Já fui criticada por não dar "a devida atenção" aos meios midiáticos tradicionais. Vejo que para o meu pai e o meu avô, por exemplo,  leitura diária do jornal faz talvez parte da própria constituição do homem burguês, como o seu passaporte para a vida pública mais ampla, já que ser homem com alguma posição na sociedade já era por si só pertencer à vida pública. Não lê-los significa estar 'fora do mundo'. Curiosamente, todos partem do pressuposto de que sabem avaliar as notícias transmitidas. Elas não precisam de uma visão de mundo para ser lidas. A verdade é que inevitavelmente precisam, porém é a própria visão de mundo que parece não carecer de sofisticação. As notícias são cristalinas como água, e a visão de mundo de quem as consome parece ser transparente. Como pode haver engodos em uma realidade tão límpida? O comportamento que acompanha o tradicional leitor de jornais, mor das vezes o homem burguês, é a segurança sobre como lê e sobre o que é lido. Aquele é o seu ambiente, em que intrusos aos poucos penetram, mas ainda não o suficiente para chacoalhar seus paradigmas. Já a atitude desejável do cientista social, principalmente o 'selvagem', quer dizer aquele que o é por habitus e não por formação, é a da dúvida, não a da certeza. Buscar elementos de fora da mídia é fundamental para garantir alguns parâmetros de leitura.  Livros, estatísticas, realidades distintas. Tudo isto pesa para quem lê. Como de praxe quando se ampara na dúvida, e não na certeza, a arrogâncias que se cedimenta na certeza também arrefece (ou deveria).Assim como em outros aspectos da vida, um tempo de afastamento te dá um outro olhar sobre algo que parecia familiar. A dinâmica frenética das notícias chegando fresquinhas em casa, cheias de obviedades transbordantes produz uma atmosfera muito familiar. Os bem-informados são às vezes somente aqueles que se entregaram a um fluxo incompatível com a reflexão. Por mais que nos entreguemos a este fluxo, é bom desconfiar de si e tudo por vezes. Nem que seja para fazer como Descartes, que voltou cheio de certezas da cabana onde se refugiou para dirimir suas dúvidas. Mas ao menos fica claro que os parâmetros construídos para absorver algo foram construídos, houve esforço. Assim dá até para ver alguém de opinião diametralmente oposta e dizer: "não concordo com você, mas sua construção, que belo edifício!"

segunda-feira, 11 de outubro de 2010

Inaugural: uma palavrinha piegas



Por que paisagem estripada, ainda mais se exibo esta idílica pintura? Uma palavra sobre ela. Ninguém me tira a impressão de que Curitiba, aquela cidade que habita minha idílica memória, tem um algo de eslavo.

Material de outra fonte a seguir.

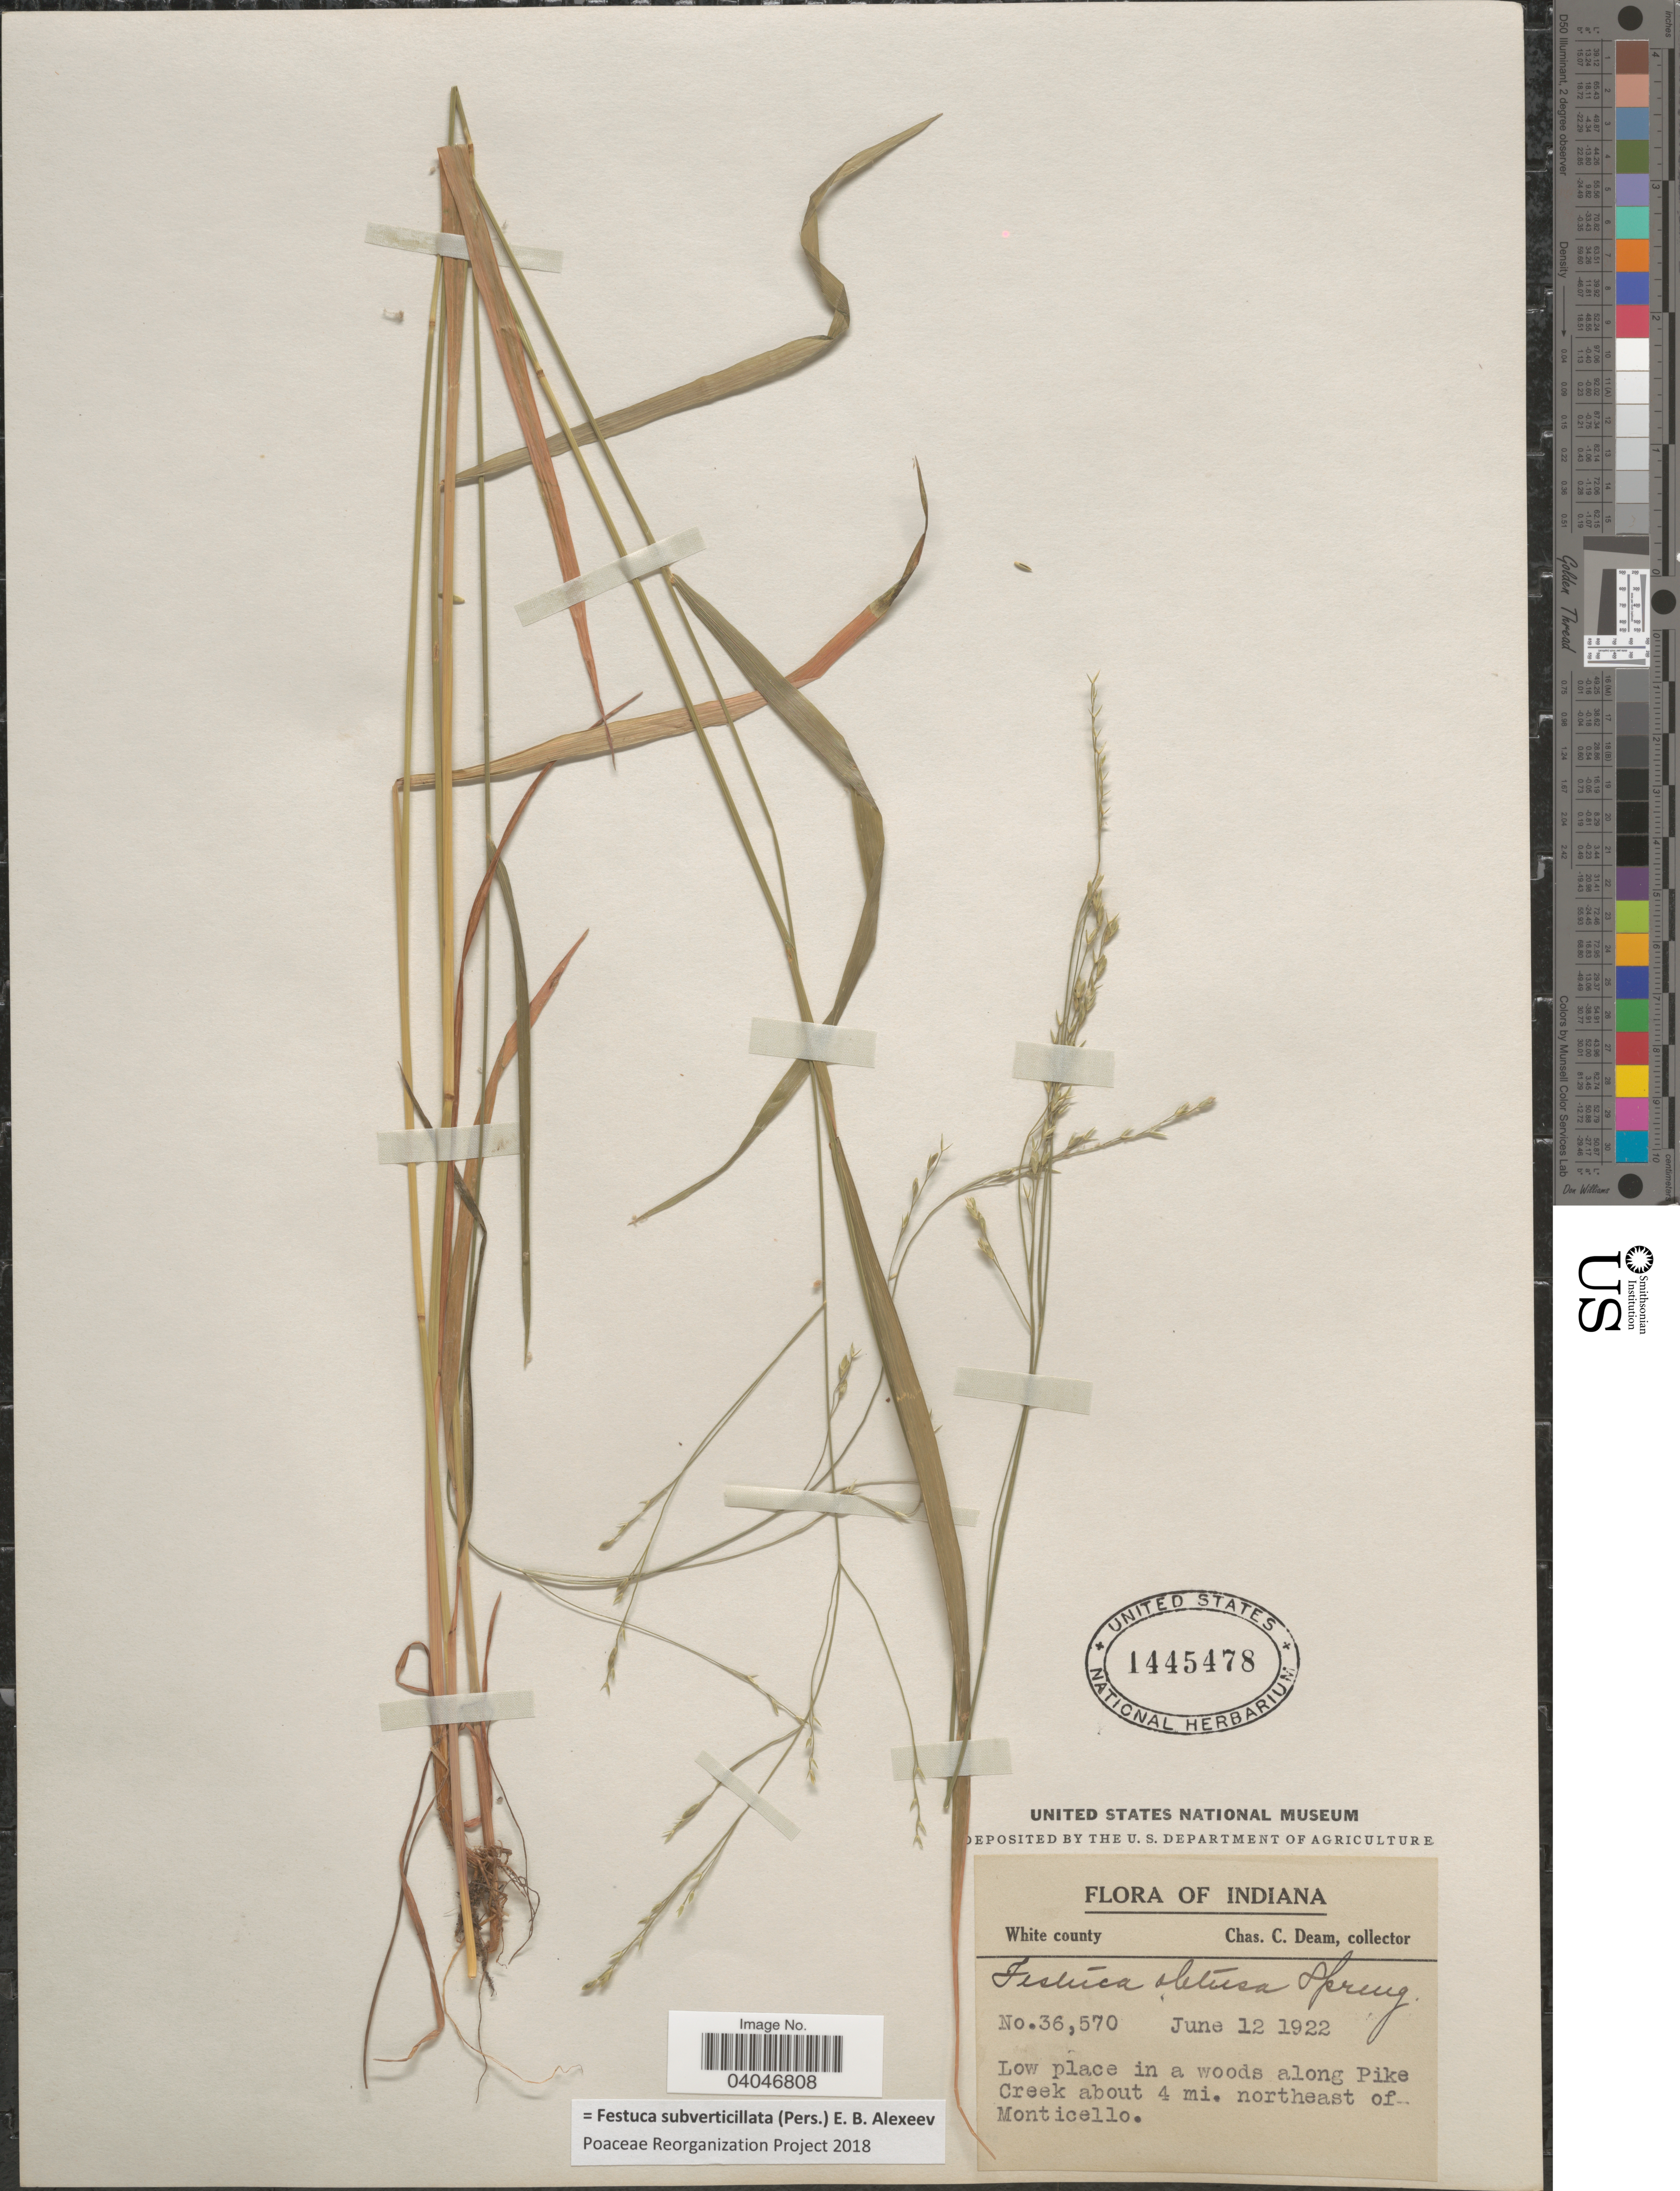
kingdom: Plantae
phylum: Tracheophyta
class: Liliopsida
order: Poales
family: Poaceae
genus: Festuca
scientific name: Festuca subverticillata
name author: (Pers.) E.B. Alexeev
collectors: C. C. Deam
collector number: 36570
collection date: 1922-06-12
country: United States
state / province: Indiana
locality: White county. Low place in a woods along Pike Creek about 4 mi. northeast of Monticello.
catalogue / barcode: US 1445478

Mas o idílio de Chagall foi aniquilado durante a Segunda Guerra Mundial, mais precisamente durante a Shoá. Sou sensível à paisagem. Paisagens belas, mesmo que da memória ou da imaginação, mexem comigo. Nunca se sabe; paisagens podem ser estripadas. Sonho com paisagens naturais e humanas mais cálidas e cheias de beleza do que estas que por ora encontro aqui, em São Paulo. O mais belo é poder ser um com a paisagem, não se apartar dela, como já havia notado o caminhante solitário. A paisagem é a heroína silenciosa das obras que aprecio. O palco das aventuras humanas. Estejamos atentos.